Porque Cristo fue “hecho pecado” y “hecho maldición” a favor de su pueblo, la ira de la santidad de Dios se encendió contra él y la espada de la justicia lo traspasó. “Levántate, oh espada, contra el pastor, y contra el hombre compañero mío, dice Jehová de los ejércitos. Hiere al pastor” (Zac. 13:7; cf Mat. 26:31). Dios le infligió el castigo a Cristo como si hubiera sido él mismo el ofensor. “Con todo eso, Jehová quiso quebrantarlo, sujetándole a padecimiento. Cuando haya puesto su vida en expiación por el pecado...” (Isa. 53:10). Todos los sufrimientos del hombre infligidos directamente por Dios o indirectamente por Satanás o los hombres (Jer. 2:15-17), son por los deméritos del pecado. Así también todos los sufrimientos de Cristo —recibidos del hombre, Satanás o Dios— surgieron por los deméritos de los pecados de su pueblo imputados a su Sustituto.
El castigo que Dios dio a Cristo era justo el castigo que su pueblo merecía. Que fue maldito por Dios es evidente por haber colgado del madero. Que recibió la paga del pecado fue evidente porque Dios lo abandonó. Que fue contado con los transgresores se ve en que murió entre dos ladrones. Es cierto, no sufrió eternamente, porque la eternidad de nuestro castigo fue solo una circunstancia que surgió por nuestra incapacidad de sufrir todo el peso de la ira de Dios en un lapso breve de tiempo, y por lo tanto, la corta duración de los sufrimientos de
Cristo no es una objeción válida contra la singularidad del castigo que recibió. Por otra parte, la dignidad infinita que caracterizaba a Cristo más que compensó la Ley. “Para el ojo culto, se encuentra en la cruz otra inscripción además de la que ordenó poner Pilato, que dice así: LA
VÍCTIMA DE LA CULPABILIDAD. LA PAGA DEL PECADO”.

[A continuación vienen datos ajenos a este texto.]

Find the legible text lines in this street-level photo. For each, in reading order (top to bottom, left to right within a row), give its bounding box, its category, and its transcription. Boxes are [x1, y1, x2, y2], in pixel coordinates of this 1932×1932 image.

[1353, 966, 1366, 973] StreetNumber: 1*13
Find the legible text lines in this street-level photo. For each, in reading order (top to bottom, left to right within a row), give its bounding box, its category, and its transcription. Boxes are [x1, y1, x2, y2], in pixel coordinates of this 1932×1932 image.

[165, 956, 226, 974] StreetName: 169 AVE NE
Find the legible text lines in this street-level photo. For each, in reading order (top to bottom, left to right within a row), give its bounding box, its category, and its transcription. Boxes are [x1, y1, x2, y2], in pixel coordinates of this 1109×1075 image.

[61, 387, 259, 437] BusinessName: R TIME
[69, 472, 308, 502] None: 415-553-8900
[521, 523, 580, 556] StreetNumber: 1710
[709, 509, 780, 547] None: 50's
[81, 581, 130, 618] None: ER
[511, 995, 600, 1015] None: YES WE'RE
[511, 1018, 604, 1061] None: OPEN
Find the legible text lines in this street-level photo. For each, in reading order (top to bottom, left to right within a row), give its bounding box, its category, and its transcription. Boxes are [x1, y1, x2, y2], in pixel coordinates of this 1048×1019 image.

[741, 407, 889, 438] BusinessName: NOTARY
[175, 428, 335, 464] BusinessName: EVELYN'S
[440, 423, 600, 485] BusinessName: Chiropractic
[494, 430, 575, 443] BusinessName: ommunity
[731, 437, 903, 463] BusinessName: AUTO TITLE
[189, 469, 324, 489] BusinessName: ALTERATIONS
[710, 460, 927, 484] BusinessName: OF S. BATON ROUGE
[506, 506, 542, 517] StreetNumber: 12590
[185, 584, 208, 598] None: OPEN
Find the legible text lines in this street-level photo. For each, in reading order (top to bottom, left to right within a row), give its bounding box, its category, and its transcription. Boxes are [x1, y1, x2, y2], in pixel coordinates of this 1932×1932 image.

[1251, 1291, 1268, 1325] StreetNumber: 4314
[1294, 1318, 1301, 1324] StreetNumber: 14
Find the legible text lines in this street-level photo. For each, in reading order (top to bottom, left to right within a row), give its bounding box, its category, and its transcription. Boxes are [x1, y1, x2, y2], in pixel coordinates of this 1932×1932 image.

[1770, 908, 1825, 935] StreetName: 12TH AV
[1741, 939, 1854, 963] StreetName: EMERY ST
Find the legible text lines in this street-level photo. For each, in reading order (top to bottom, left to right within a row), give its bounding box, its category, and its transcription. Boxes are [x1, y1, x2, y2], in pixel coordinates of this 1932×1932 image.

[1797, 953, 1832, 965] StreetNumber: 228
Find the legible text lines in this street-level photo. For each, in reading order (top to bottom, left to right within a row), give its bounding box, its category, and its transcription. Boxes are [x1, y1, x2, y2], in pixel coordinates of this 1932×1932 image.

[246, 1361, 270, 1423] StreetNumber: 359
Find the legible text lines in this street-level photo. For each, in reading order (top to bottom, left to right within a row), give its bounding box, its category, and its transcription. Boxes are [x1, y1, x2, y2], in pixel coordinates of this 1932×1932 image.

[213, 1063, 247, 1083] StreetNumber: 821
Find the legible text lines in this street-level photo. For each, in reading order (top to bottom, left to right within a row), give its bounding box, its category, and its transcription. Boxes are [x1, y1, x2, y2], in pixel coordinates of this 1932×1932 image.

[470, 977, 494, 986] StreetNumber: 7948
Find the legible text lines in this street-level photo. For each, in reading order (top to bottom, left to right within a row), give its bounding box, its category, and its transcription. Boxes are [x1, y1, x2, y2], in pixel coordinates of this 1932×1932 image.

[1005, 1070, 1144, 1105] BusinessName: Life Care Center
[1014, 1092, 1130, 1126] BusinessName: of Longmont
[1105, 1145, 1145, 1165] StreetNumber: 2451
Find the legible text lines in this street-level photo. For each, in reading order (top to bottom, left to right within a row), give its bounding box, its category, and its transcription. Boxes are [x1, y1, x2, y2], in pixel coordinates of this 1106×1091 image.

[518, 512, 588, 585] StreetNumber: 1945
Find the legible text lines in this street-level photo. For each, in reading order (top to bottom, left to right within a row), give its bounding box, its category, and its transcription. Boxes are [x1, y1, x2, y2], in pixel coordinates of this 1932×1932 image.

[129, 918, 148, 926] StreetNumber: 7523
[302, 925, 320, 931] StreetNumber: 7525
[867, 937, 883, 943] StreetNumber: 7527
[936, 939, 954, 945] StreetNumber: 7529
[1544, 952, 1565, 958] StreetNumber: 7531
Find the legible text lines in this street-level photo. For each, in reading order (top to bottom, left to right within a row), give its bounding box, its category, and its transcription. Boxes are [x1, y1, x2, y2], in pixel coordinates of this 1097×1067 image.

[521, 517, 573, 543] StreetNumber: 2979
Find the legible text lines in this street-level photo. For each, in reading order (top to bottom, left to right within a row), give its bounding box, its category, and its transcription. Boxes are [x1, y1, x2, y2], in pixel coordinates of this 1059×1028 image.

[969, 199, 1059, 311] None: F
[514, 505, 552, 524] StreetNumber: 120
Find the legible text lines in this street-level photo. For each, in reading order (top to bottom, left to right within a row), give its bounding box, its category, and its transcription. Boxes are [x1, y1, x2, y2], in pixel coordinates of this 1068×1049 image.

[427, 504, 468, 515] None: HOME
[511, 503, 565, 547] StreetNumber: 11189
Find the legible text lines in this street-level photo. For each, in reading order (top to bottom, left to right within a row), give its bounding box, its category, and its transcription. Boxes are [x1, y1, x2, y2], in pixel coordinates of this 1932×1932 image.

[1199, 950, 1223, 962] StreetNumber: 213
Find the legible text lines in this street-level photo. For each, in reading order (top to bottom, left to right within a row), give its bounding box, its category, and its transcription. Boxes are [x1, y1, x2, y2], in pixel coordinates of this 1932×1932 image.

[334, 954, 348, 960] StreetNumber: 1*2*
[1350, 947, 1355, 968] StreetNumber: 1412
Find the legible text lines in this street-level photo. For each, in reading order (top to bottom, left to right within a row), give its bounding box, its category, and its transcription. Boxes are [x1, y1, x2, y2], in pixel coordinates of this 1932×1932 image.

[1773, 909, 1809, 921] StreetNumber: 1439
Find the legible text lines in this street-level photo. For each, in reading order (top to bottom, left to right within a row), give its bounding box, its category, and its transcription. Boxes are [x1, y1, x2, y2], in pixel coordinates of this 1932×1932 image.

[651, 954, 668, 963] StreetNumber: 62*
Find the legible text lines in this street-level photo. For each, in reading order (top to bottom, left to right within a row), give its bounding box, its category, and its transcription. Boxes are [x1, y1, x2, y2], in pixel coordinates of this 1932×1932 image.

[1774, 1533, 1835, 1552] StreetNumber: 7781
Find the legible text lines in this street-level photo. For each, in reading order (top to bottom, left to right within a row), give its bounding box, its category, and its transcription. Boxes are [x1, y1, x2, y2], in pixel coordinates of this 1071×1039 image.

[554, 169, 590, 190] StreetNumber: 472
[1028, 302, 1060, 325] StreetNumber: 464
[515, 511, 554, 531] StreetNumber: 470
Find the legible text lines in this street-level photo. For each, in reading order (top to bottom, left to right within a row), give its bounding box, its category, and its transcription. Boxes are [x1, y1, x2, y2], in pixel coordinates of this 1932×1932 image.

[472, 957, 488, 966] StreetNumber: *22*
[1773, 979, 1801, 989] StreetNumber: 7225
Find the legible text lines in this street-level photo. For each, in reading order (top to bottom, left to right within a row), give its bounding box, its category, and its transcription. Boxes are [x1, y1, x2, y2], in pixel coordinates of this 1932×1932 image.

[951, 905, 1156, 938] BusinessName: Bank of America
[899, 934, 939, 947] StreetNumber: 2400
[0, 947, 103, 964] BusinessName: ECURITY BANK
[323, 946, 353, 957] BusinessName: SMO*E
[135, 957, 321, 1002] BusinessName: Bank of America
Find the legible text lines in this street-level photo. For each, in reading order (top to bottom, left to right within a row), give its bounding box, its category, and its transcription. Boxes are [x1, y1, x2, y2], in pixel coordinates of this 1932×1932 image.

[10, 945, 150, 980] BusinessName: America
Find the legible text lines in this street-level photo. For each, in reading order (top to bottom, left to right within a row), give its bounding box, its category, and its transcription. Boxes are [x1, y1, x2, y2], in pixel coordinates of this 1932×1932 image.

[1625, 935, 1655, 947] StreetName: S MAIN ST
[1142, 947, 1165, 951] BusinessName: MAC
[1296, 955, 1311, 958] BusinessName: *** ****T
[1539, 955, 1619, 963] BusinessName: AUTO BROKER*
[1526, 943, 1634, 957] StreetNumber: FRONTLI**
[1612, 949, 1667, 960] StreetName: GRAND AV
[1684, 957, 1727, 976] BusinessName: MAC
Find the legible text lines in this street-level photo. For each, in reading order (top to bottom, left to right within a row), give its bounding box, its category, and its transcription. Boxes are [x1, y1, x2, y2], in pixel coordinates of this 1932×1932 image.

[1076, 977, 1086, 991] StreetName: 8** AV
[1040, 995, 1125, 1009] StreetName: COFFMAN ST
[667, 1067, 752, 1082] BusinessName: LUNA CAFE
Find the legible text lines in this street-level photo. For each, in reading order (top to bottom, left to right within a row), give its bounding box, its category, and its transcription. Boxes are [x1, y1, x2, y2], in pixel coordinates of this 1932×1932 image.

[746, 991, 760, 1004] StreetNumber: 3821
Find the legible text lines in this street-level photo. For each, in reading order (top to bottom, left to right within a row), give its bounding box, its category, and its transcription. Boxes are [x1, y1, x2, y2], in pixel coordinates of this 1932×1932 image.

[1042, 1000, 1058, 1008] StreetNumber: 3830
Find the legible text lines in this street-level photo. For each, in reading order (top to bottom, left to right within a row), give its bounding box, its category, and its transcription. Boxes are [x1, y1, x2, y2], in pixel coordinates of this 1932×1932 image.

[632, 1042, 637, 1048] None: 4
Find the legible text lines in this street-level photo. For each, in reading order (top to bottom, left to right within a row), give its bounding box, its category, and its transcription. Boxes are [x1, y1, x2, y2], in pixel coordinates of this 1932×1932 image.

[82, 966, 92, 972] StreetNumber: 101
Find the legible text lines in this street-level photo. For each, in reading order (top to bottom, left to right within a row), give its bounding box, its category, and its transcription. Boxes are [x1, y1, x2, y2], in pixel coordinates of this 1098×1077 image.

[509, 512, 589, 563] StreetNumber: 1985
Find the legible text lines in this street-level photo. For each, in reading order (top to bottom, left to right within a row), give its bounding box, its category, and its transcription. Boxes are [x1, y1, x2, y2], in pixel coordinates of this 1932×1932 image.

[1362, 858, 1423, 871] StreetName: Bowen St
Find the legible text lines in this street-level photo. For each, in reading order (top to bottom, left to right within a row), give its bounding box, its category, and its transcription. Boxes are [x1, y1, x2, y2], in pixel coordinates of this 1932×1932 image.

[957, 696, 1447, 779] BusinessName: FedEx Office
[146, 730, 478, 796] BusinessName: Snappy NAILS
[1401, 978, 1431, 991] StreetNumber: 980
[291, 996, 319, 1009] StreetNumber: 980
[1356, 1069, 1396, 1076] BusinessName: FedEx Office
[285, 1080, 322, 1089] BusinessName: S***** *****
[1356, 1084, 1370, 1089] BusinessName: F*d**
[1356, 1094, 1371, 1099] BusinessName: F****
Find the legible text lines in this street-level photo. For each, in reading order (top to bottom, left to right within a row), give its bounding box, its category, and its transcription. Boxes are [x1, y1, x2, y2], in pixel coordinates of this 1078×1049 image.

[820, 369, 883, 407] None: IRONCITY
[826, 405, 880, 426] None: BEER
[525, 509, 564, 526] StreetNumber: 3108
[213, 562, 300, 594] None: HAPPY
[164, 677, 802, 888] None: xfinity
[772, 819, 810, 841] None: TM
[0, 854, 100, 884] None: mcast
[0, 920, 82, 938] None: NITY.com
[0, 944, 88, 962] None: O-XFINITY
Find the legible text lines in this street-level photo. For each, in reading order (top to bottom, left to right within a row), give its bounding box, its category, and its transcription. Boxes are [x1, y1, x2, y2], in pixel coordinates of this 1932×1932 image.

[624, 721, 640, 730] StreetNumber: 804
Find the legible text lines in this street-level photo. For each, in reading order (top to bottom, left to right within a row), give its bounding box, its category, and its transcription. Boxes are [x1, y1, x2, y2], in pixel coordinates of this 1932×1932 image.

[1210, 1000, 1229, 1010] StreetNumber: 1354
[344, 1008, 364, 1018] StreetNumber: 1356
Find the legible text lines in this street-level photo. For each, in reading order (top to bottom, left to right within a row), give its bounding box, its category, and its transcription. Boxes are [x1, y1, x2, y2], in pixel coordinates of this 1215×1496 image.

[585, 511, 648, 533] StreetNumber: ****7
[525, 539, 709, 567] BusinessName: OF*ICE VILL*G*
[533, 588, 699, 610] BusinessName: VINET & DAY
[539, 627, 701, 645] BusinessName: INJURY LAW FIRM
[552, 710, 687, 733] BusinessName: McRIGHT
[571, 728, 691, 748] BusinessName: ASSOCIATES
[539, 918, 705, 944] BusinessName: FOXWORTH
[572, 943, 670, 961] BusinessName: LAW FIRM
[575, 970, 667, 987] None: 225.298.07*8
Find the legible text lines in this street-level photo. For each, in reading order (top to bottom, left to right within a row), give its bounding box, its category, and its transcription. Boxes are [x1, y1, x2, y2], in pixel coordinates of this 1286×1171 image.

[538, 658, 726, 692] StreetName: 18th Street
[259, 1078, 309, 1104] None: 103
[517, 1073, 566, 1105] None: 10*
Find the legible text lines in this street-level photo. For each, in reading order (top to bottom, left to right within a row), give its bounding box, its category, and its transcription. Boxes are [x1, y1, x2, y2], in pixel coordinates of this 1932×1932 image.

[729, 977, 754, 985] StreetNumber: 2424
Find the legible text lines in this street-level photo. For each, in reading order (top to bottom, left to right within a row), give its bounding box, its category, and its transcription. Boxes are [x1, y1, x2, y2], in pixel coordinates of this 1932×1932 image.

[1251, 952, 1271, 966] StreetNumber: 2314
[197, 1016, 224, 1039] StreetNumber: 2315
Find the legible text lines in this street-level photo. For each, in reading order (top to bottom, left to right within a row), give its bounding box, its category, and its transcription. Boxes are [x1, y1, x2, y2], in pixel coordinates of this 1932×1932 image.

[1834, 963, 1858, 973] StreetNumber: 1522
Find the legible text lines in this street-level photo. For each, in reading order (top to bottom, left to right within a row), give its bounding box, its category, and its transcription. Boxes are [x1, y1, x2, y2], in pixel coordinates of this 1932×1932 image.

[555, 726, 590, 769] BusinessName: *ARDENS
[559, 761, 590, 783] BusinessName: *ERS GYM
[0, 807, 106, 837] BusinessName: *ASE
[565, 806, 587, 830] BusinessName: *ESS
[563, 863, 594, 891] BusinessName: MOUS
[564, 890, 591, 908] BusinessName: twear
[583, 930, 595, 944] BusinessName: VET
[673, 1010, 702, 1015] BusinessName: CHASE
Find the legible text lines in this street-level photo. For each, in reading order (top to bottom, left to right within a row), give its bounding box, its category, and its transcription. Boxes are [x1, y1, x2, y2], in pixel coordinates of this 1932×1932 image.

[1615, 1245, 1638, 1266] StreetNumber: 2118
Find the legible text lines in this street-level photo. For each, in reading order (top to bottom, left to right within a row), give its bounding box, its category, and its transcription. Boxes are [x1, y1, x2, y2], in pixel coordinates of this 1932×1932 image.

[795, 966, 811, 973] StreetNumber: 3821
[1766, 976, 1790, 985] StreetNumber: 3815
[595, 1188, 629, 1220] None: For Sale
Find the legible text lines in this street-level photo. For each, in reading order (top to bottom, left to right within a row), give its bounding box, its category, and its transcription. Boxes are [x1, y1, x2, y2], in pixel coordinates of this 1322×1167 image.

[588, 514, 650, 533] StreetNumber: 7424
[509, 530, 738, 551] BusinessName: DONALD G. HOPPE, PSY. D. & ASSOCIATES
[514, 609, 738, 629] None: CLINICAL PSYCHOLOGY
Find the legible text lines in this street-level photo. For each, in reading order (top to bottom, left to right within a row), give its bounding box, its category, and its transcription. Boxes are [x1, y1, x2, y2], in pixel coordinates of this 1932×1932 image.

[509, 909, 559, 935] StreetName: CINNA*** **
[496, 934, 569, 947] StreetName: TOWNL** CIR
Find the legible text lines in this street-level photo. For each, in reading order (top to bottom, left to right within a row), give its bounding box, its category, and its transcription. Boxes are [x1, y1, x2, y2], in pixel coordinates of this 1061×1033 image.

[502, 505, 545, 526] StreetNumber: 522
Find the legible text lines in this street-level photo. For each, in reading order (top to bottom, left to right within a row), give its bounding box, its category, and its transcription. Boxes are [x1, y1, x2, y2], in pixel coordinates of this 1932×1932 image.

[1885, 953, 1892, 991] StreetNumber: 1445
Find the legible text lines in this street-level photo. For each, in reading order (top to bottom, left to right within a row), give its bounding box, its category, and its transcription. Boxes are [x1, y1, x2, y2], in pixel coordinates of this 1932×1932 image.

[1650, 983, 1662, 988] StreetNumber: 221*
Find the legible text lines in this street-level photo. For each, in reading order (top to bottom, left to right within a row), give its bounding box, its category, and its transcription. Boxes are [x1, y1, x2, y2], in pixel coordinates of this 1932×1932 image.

¡Esta es mi apelación, oh, Señor! Con esta apelación me presento ¡Oh bendito Señor! En el momento de creer y morir en Jesucristo, tú justificaste todos mis pecados en el tribunal de gloria, tanto mi culpa como mi castigo. En cuanto creí, me perdonaste todos mis pecados, me perdonaste todas mis iniquidades, borraste todas mis transgresiones y en el momento de creer curaste todos mis pecados; en el momento de creer me libraste del estado de condenación y me mostraste la importancia de la gran salvación. Cuando por primera vez creí, fui unido a Jesucristo, y fui arropado con la justicia de Cristo, la cual cubrió todos mis pecados y me libró de todas mis transgresiones. Oh Señor, recuerda que en el preciso instante de mi disolución tú realmente, perfectamente, universalmente y definitivamente me perdonaste todos los pecados.
Sí murió. Sí entregó su vida. Sí hizo de su alma una ofrenda por mis pecados. Sí fue hecho maldición. Sí sufrió tu ira infinita. Sí satisfizo completamente y compensó totalmente tu justicia por todos mis pecados, deudas y transgresiones.